With vigorous renditions of the songs of Ian Dury, an adept cast and Gaelle Mellis' busy, bright set design, there are many reasons to be cheerful about this new musical if you're a Blockheads fan - but fewer if you're not. A collaboration between Theatre Royal Stratford East, Graeae (a disabled-led theatre company) and the New Wolsey Theatre (Ipswich), Reasons to be Cheerful is an energetic and enthusiastic amalgam of Ian Dury's music with the story of two of his fans. A simple and sentimental tale with moments of humour, Vinnie and Colin are played committedly by Stephens Lloyd and Collins.

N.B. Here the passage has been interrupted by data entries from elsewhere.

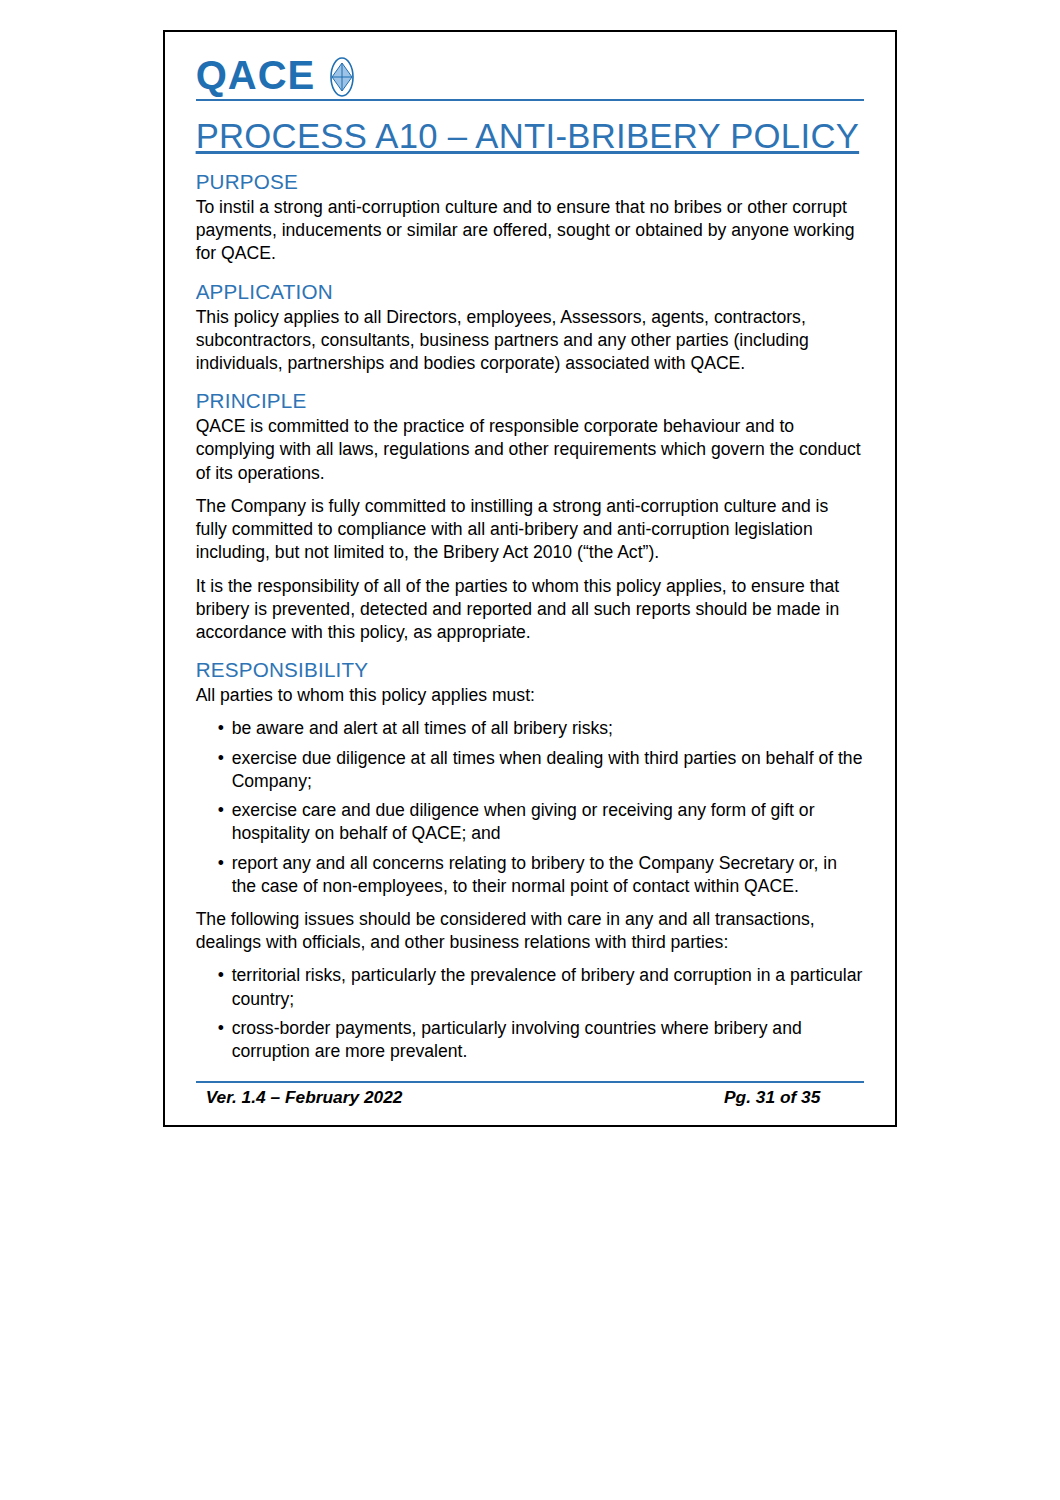QACE
PROCESS A10 – ANTI-BRIBERY POLICY
PURPOSE
To instil a strong anti-corruption culture and to ensure that no bribes or other corrupt payments, inducements or similar are offered, sought or obtained by anyone working for QACE.
APPLICATION
This policy applies to all Directors, employees, Assessors, agents, contractors, subcontractors, consultants, business partners and any other parties (including individuals, partnerships and bodies corporate) associated with QACE.
PRINCIPLE
QACE is committed to the practice of responsible corporate behaviour and to complying with all laws, regulations and other requirements which govern the conduct of its operations.
The Company is fully committed to instilling a strong anti-corruption culture and is fully committed to compliance with all anti-bribery and anti-corruption legislation including, but not limited to, the Bribery Act 2010 (“the Act”).
It is the responsibility of all of the parties to whom this policy applies, to ensure that bribery is prevented, detected and reported and all such reports should be made in accordance with this policy, as appropriate.
RESPONSIBILITY
All parties to whom this policy applies must:
be aware and alert at all times of all bribery risks;
exercise due diligence at all times when dealing with third parties on behalf of the Company;
exercise care and due diligence when giving or receiving any form of gift or hospitality on behalf of QACE; and
report any and all concerns relating to bribery to the Company Secretary or, in the case of non-employees, to their normal point of contact within QACE.
The following issues should be considered with care in any and all transactions, dealings with officials, and other business relations with third parties:
territorial risks, particularly the prevalence of bribery and corruption in a particular country;
cross-border payments, particularly involving countries where bribery and corruption are more prevalent.
Ver. 1.4 – February 2022
Pg. 31 of 35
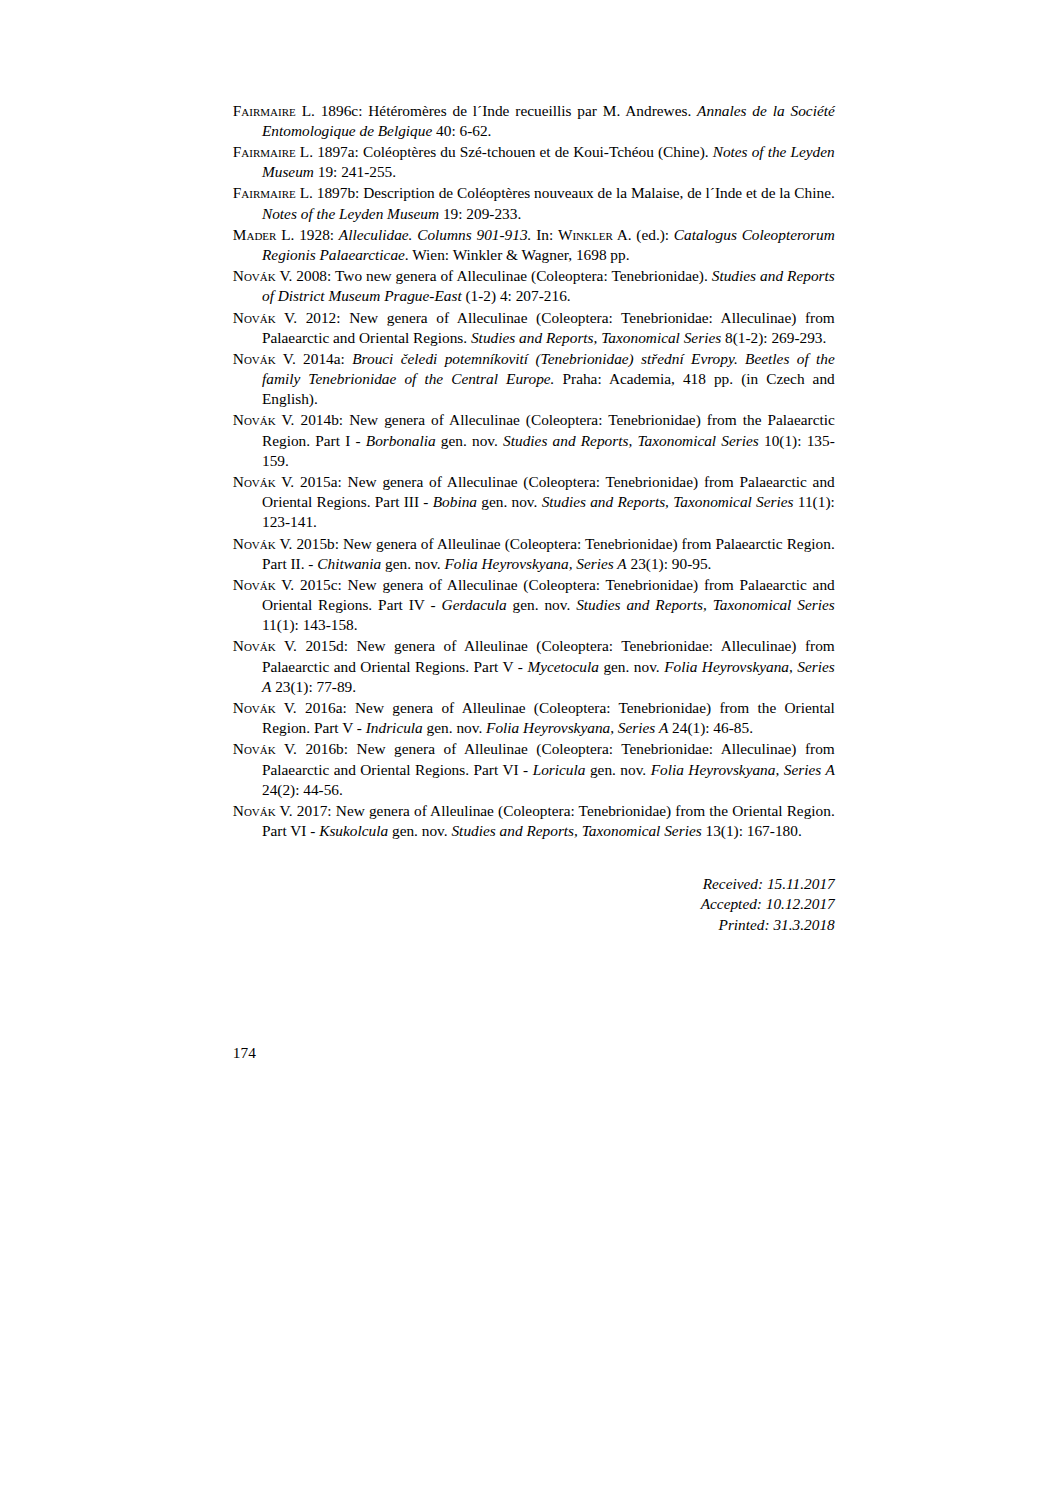Fairmaire L. 1896c: Hétéromères de l´Inde recueillis par M. Andrewes. Annales de la Société Entomologique de Belgique 40: 6-62.
Fairmaire L. 1897a: Coléoptères du Szé-tchouen et de Koui-Tchéou (Chine). Notes of the Leyden Museum 19: 241-255.
Fairmaire L. 1897b: Description de Coléoptères nouveaux de la Malaise, de l´Inde et de la Chine. Notes of the Leyden Museum 19: 209-233.
Mader L. 1928: Alleculidae. Columns 901-913. In: Winkler A. (ed.): Catalogus Coleopterorum Regionis Palaearcticae. Wien: Winkler & Wagner, 1698 pp.
Novák V. 2008: Two new genera of Alleculinae (Coleoptera: Tenebrionidae). Studies and Reports of District Museum Prague-East (1-2) 4: 207-216.
Novák V. 2012: New genera of Alleculinae (Coleoptera: Tenebrionidae: Alleculinae) from Palaearctic and Oriental Regions. Studies and Reports, Taxonomical Series 8(1-2): 269-293.
Novák V. 2014a: Brouci čeledi potemníkovití (Tenebrionidae) střední Evropy. Beetles of the family Tenebrionidae of the Central Europe. Praha: Academia, 418 pp. (in Czech and English).
Novák V. 2014b: New genera of Alleculinae (Coleoptera: Tenebrionidae) from the Palaearctic Region. Part I - Borbonalia gen. nov. Studies and Reports, Taxonomical Series 10(1): 135-159.
Novák V. 2015a: New genera of Alleculinae (Coleoptera: Tenebrionidae) from Palaearctic and Oriental Regions. Part III - Bobina gen. nov. Studies and Reports, Taxonomical Series 11(1): 123-141.
Novák V. 2015b: New genera of Alleulinae (Coleoptera: Tenebrionidae) from Palaearctic Region. Part II. - Chitwania gen. nov. Folia Heyrovskyana, Series A 23(1): 90-95.
Novák V. 2015c: New genera of Alleculinae (Coleoptera: Tenebrionidae) from Palaearctic and Oriental Regions. Part IV - Gerdacula gen. nov. Studies and Reports, Taxonomical Series 11(1): 143-158.
Novák V. 2015d: New genera of Alleulinae (Coleoptera: Tenebrionidae: Alleculinae) from Palaearctic and Oriental Regions. Part V - Mycetocula gen. nov. Folia Heyrovskyana, Series A 23(1): 77-89.
Novák V. 2016a: New genera of Alleulinae (Coleoptera: Tenebrionidae) from the Oriental Region. Part V - Indricula gen. nov. Folia Heyrovskyana, Series A 24(1): 46-85.
Novák V. 2016b: New genera of Alleulinae (Coleoptera: Tenebrionidae: Alleculinae) from Palaearctic and Oriental Regions. Part VI - Loricula gen. nov. Folia Heyrovskyana, Series A 24(2): 44-56.
Novák V. 2017: New genera of Alleulinae (Coleoptera: Tenebrionidae) from the Oriental Region. Part VI - Ksukolcula gen. nov. Studies and Reports, Taxonomical Series 13(1): 167-180.
Received: 15.11.2017
Accepted: 10.12.2017
Printed: 31.3.2018
174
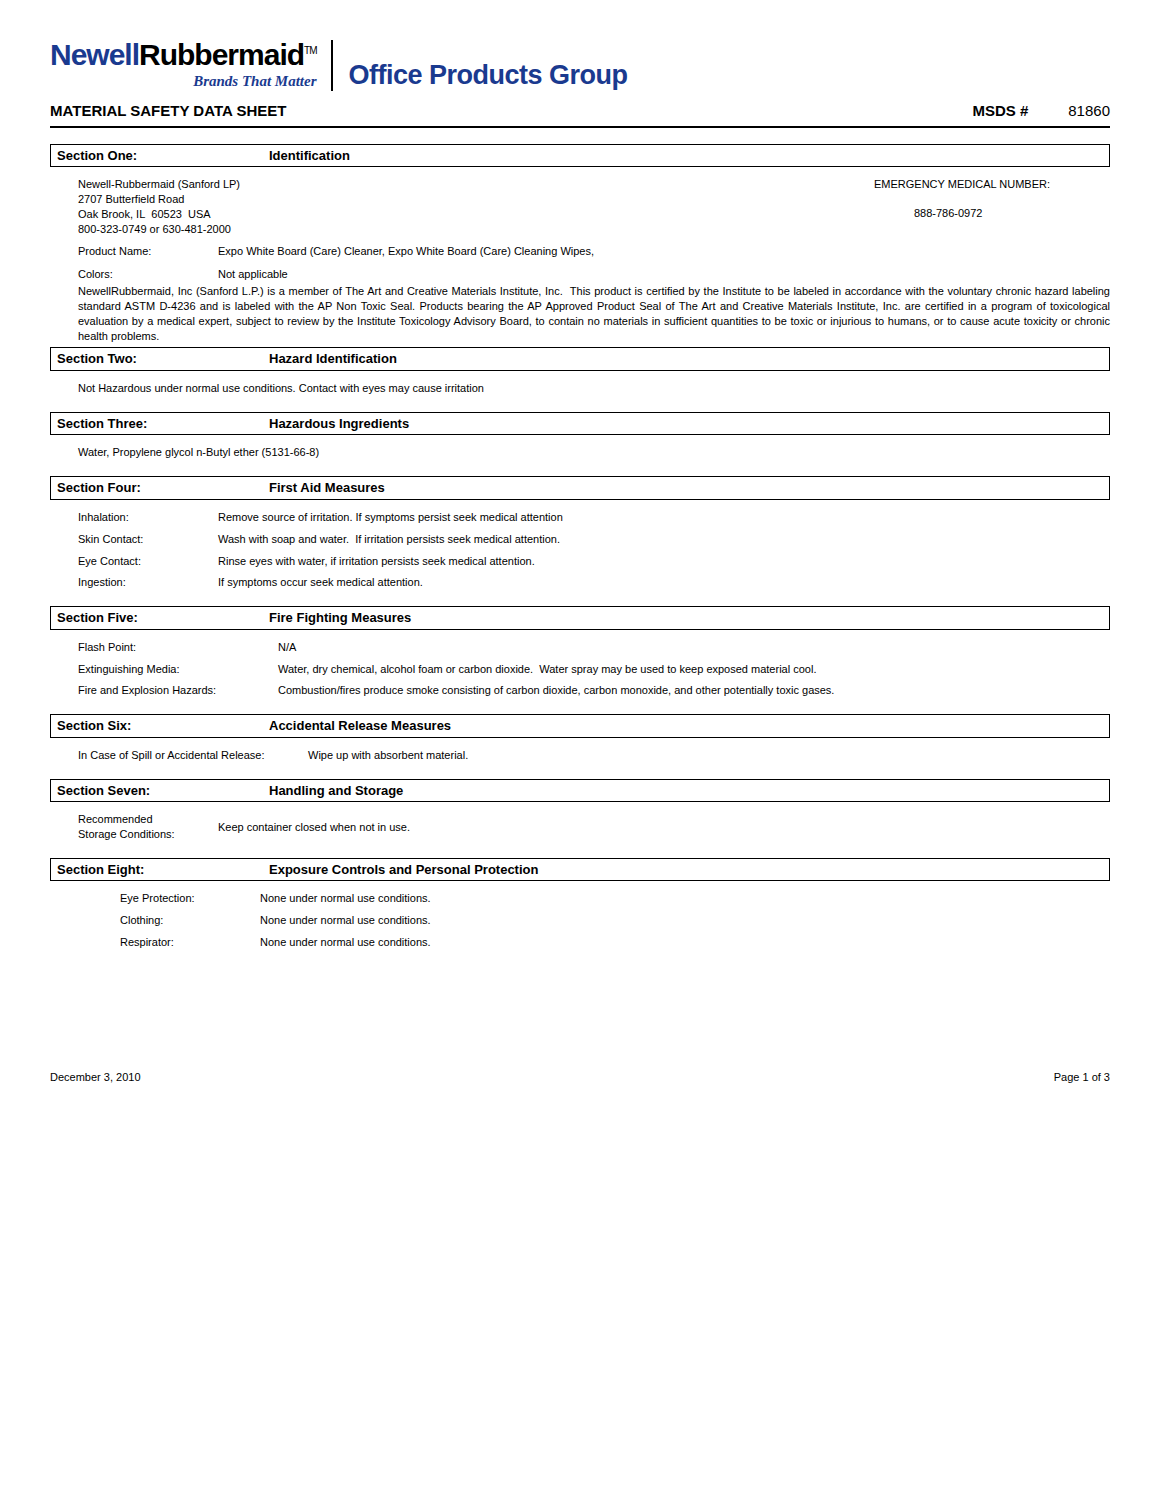Newell RubbermaidTM
Brands That Matter
Office Products Group
MATERIAL SAFETY DATA SHEET
MSDS #81860
Section One:
Identification
Newell-Rubbermaid (Sanford LP)
2707 Butterfield Road
Oak Brook, IL 60523 USA
800-323-0749 or 630-481-2000
EMERGENCY MEDICAL NUMBER:
888-786-0972
Product Name:
Expo White Board (Care) Cleaner, Expo White Board (Care) Cleaning Wipes,
Colors:
Not applicable
NewellRubbermaid, Inc (Sanford L.P.) is a member of The Art and Creative Materials Institute, Inc. This product is certified by the Institute to be labeled in accordance with the voluntary chronic hazard labeling standard ASTM D-4236 and is labeled with the AP Non Toxic Seal. Products bearing the AP Approved Product Seal of The Art and Creative Materials Institute, Inc. are certified in a program of toxicological evaluation by a medical expert, subject to review by the Institute Toxicology Advisory Board, to contain no materials in sufficient quantities to be toxic or injurious to humans, or to cause acute toxicity or chronic health problems.
Section Two:
Hazard Identification
Not Hazardous under normal use conditions. Contact with eyes may cause irritation
Section Three:
Hazardous Ingredients
Water, Propylene glycol n-Butyl ether (5131-66-8)
Section Four:
First Aid Measures
Inhalation:
Remove source of irritation. If symptoms persist seek medical attention
Skin Contact:
Wash with soap and water. If irritation persists seek medical attention.
Eye Contact:
Rinse eyes with water, if irritation persists seek medical attention.
Ingestion:
If symptoms occur seek medical attention.
Section Five:
Fire Fighting Measures
Flash Point:
N/A
Extinguishing Media:
Water, dry chemical, alcohol foam or carbon dioxide. Water spray may be used to keep exposed material cool.
Fire and Explosion Hazards:
Combustion/fires produce smoke consisting of carbon dioxide, carbon monoxide, and other potentially toxic gases.
Section Six:
Accidental Release Measures
In Case of Spill or Accidental Release:
Wipe up with absorbent material.
Section Seven:
Handling and Storage
Recommended
Storage Conditions:
Keep container closed when not in use.
Section Eight:
Exposure Controls and Personal Protection
Eye Protection:
None under normal use conditions.
Clothing:
None under normal use conditions.
Respirator:
None under normal use conditions.
December 3, 2010
Page 1 of 3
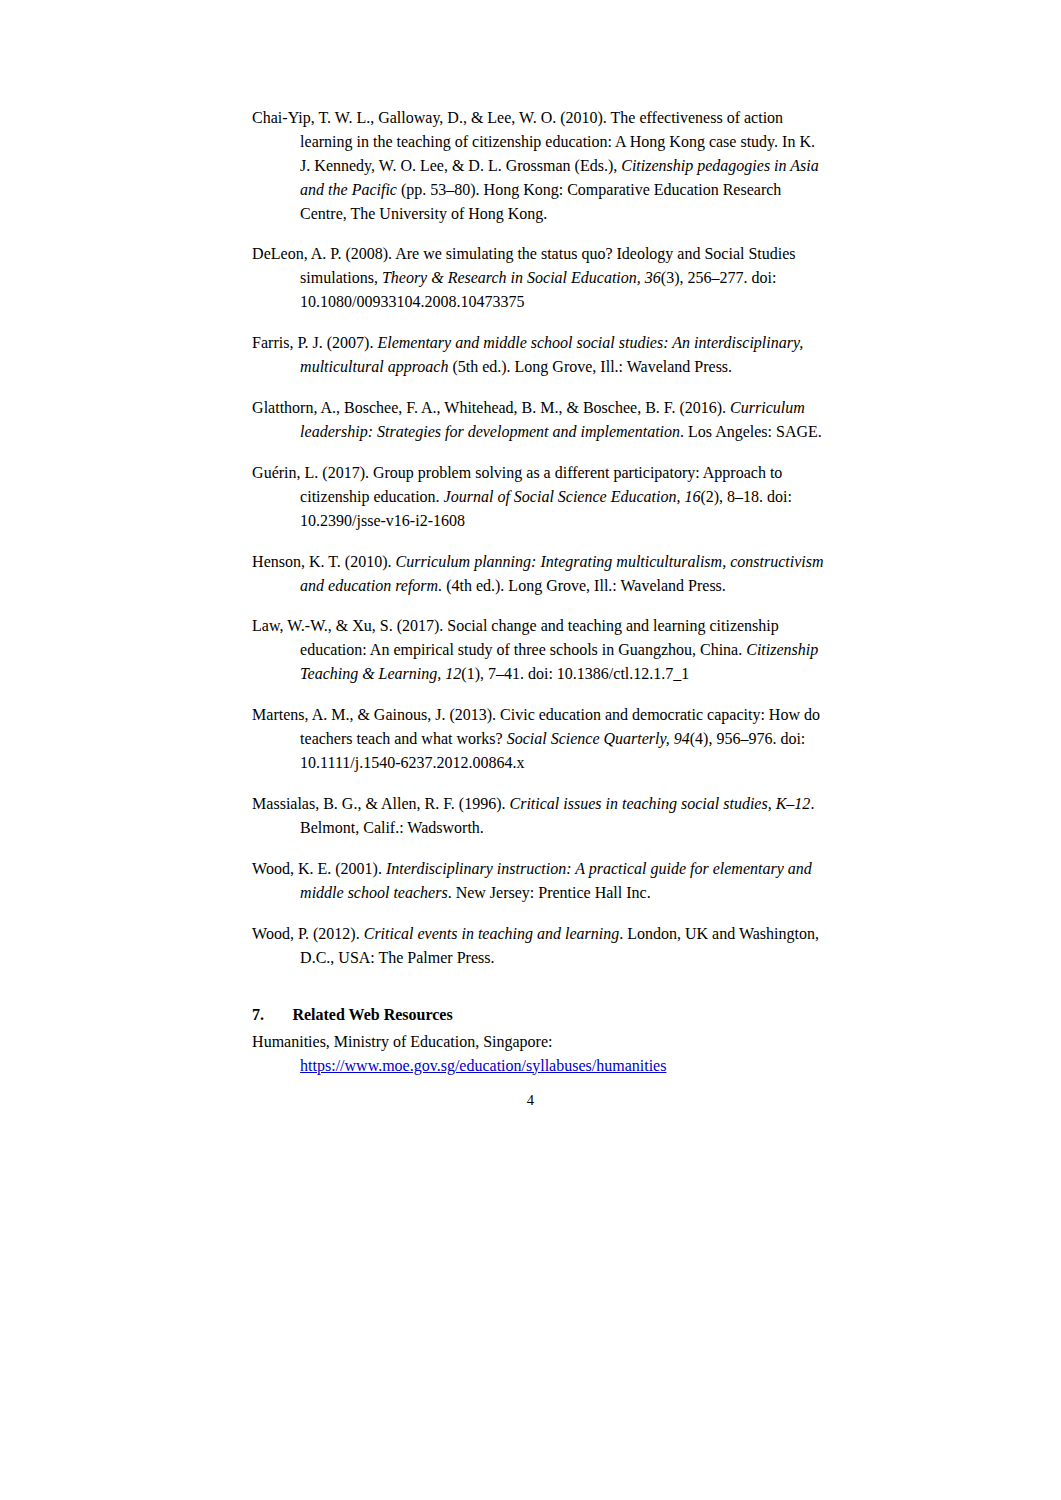Chai-Yip, T. W. L., Galloway, D., & Lee, W. O. (2010). The effectiveness of action learning in the teaching of citizenship education: A Hong Kong case study. In K. J. Kennedy, W. O. Lee, & D. L. Grossman (Eds.), Citizenship pedagogies in Asia and the Pacific (pp. 53–80). Hong Kong: Comparative Education Research Centre, The University of Hong Kong.
DeLeon, A. P. (2008). Are we simulating the status quo? Ideology and Social Studies simulations, Theory & Research in Social Education, 36(3), 256–277. doi: 10.1080/00933104.2008.10473375
Farris, P. J. (2007). Elementary and middle school social studies: An interdisciplinary, multicultural approach (5th ed.). Long Grove, Ill.: Waveland Press.
Glatthorn, A., Boschee, F. A., Whitehead, B. M., & Boschee, B. F. (2016). Curriculum leadership: Strategies for development and implementation. Los Angeles: SAGE.
Guérin, L. (2017). Group problem solving as a different participatory: Approach to citizenship education. Journal of Social Science Education, 16(2), 8–18. doi: 10.2390/jsse-v16-i2-1608
Henson, K. T. (2010). Curriculum planning: Integrating multiculturalism, constructivism and education reform. (4th ed.). Long Grove, Ill.: Waveland Press.
Law, W.-W., & Xu, S. (2017). Social change and teaching and learning citizenship education: An empirical study of three schools in Guangzhou, China. Citizenship Teaching & Learning, 12(1), 7–41. doi: 10.1386/ctl.12.1.7_1
Martens, A. M., & Gainous, J. (2013). Civic education and democratic capacity: How do teachers teach and what works? Social Science Quarterly, 94(4), 956–976. doi: 10.1111/j.1540-6237.2012.00864.x
Massialas, B. G., & Allen, R. F. (1996). Critical issues in teaching social studies, K–12. Belmont, Calif.: Wadsworth.
Wood, K. E. (2001). Interdisciplinary instruction: A practical guide for elementary and middle school teachers. New Jersey: Prentice Hall Inc.
Wood, P. (2012). Critical events in teaching and learning. London, UK and Washington, D.C., USA: The Palmer Press.
7. Related Web Resources
Humanities, Ministry of Education, Singapore:
https://www.moe.gov.sg/education/syllabuses/humanities
4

The atmosphere is lively: the theatre feels more like a pub, and the drama more like a gig. Through various trials and tribulations, Vinnie and Colin manage to get their hands on tickets to see Ian Dury at the Hammersmith Odeon. However, their trip is cut short when Vinnie's drives into the back of someone in his Mum's Morris. Though not an entirely predictable line of action, the story often seems to fill in the space between musical numbers. The music and drama are initially well integrated, and the songs are cleverly chosen to fit the mood. As the evening progresses though, the action is increasingly interrupted by songs which bear little relation to plot.
Paul Sirett's script may not be high drama, but it is fun. The band's enjoyment of their music is visible, and Jude Mahon signs for deaf members of the audience. There are also some creatively compiled videos which play the lyrics on screen for those less able to hear. The story does rather seem to limp along, and at times appears to be little more than an excuse to perform what is basically a tribute concert in a theatre. However, with its wheelchair spins, toilet roll throwing and a seemingly inexhaustible cast, Reasons to be Cheerful is a good night out.